By Luca Kotton and Roxanne Joseph
A proposed 10% hike in tuition fees next year will have an adverse effect on Wits University students, particularly those from poor and working class families, according to an economist.
Michael Keenan, an ABSA Bank economist, said the proposed increase from January 2015 will be well above next year’s average wage increase, expected to be about 8%.
He said the increase means that self-funded students whose parents will not receive a large enough salary increase will most likely be unable to afford their tuition fees.
“Inflation hurts the poor man more than the wealthy man,” he said.
Keenan said the increase may not be felt by higher income groups as individual net savings and wage increases will ensure that students from wealthier families are not affected by the hike.

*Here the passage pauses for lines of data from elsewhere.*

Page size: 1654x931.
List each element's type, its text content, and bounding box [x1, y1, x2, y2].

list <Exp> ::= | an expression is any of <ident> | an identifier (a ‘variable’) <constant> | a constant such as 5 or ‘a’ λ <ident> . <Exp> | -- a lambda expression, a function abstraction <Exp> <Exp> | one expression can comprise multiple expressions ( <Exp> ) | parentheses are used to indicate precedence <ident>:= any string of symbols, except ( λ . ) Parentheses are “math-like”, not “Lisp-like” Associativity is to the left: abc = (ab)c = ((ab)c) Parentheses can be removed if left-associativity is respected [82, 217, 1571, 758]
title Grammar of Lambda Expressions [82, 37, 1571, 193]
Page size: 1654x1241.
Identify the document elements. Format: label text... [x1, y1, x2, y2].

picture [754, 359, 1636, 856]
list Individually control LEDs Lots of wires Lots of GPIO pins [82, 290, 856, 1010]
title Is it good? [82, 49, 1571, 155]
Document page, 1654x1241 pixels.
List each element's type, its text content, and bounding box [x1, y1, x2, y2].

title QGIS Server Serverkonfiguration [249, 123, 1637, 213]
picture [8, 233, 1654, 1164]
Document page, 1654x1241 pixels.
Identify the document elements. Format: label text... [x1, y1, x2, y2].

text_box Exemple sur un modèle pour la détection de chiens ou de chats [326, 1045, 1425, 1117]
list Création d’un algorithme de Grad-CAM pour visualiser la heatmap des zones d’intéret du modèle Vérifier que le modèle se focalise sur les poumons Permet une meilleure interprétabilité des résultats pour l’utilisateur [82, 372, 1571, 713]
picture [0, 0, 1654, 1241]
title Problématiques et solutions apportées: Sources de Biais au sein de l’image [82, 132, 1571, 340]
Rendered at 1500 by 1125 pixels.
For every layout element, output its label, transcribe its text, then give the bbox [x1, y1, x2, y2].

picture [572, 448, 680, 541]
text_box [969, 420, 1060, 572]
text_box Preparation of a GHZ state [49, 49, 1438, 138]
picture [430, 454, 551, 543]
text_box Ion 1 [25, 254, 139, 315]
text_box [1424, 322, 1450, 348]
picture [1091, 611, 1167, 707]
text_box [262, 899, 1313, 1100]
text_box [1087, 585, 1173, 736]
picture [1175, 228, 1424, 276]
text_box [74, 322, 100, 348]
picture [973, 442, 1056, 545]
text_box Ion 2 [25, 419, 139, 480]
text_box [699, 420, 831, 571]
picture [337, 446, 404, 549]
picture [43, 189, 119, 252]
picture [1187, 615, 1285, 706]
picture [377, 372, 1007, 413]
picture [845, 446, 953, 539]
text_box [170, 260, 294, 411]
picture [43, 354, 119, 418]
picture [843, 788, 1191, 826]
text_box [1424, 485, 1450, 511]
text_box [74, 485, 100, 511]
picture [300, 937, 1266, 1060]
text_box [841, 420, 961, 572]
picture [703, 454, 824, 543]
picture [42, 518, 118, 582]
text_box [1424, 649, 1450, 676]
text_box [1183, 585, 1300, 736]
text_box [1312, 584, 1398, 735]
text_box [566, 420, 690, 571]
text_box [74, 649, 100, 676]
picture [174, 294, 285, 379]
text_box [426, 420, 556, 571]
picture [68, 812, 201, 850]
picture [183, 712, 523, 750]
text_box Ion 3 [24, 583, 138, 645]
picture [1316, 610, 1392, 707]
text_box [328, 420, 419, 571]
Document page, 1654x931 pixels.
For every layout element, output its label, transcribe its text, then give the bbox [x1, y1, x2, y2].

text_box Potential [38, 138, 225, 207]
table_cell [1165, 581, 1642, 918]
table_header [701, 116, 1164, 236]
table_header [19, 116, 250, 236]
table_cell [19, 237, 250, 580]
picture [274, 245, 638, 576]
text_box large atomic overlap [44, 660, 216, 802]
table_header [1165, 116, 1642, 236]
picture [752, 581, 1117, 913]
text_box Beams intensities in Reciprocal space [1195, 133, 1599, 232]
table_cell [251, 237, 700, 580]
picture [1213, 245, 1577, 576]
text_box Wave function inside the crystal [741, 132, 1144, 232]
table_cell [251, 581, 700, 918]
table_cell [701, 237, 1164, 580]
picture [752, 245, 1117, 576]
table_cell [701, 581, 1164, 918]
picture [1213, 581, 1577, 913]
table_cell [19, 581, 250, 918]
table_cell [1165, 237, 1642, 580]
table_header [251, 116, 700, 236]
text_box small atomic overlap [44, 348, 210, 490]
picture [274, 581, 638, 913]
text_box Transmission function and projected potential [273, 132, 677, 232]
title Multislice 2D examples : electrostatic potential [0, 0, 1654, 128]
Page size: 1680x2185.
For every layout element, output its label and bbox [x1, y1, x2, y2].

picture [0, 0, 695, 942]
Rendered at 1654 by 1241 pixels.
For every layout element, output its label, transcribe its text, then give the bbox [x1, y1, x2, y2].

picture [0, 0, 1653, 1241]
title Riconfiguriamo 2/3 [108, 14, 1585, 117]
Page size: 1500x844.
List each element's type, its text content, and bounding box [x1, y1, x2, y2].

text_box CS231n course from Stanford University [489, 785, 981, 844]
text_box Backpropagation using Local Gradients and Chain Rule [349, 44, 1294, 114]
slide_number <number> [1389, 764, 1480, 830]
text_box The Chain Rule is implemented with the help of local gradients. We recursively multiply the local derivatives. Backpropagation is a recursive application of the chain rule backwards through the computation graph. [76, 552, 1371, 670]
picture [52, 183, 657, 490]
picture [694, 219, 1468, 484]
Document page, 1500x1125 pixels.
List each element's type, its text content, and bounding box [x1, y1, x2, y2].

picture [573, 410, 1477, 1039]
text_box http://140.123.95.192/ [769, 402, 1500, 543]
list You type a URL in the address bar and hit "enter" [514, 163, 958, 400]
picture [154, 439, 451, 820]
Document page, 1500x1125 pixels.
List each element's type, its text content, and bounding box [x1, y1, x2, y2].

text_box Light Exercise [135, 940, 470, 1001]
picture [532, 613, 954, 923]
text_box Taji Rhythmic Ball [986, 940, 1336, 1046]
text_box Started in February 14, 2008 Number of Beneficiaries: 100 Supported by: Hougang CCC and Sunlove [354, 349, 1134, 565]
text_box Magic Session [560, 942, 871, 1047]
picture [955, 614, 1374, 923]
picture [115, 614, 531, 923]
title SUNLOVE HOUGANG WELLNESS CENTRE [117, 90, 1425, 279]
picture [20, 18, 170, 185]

Many Witsies said they would struggle to pay higher fees.
“Fees at the moment are quite hard to meet, I still haven’t paid mine,” said Quaanitah Manique, a first year chemical engineering student.
She also added there are other expenses like transport that are extra costs in addition to the increased fees.
“There are other things, like if you have to come with the bus, there’s fees to be paid, now you have to pay extra fees for varsity,” Manique said.
When asked how it will affect their day-to-day lives, first year dental hygiene student Irene Sekiti said she will not be able “make a life outside of this degree”.
“I won’t have money to go out with my friends. It’s not actually a good thing to increase our fees, they are already high, what’s the point of increasing them?”
Deputy Vice-chancellor of Finance Prof Tawana Kupe attributed the fee increase to a combination of three things: inflation, the cost of importing university resources and the lack of government subsidies.
“Government subsidies are not increasing by inflation,” he said. “The average [increase] we expect this year is 3.4%, which is way below inflation. So you’ve got to take care of that funding gap in government subsidies.”
Kupe expected that students will react with concern over fee increases but described them as “understanding” when consulted by university management earlier this year. He added that he was not personally happy over the fee increase.
“I’m not jumping for joy, I would love the day where we can increase fees by only 5%, but that is not the reality,” he said.
Last week the SRC announced that the upfront fee will remain the same as this year, but did not address the overall increase in tuition fees.
The increase, like the upfront fees freeze still needs to be approved by the university Council, during a meeting on October 4, according to university Registrar Carol Crosley.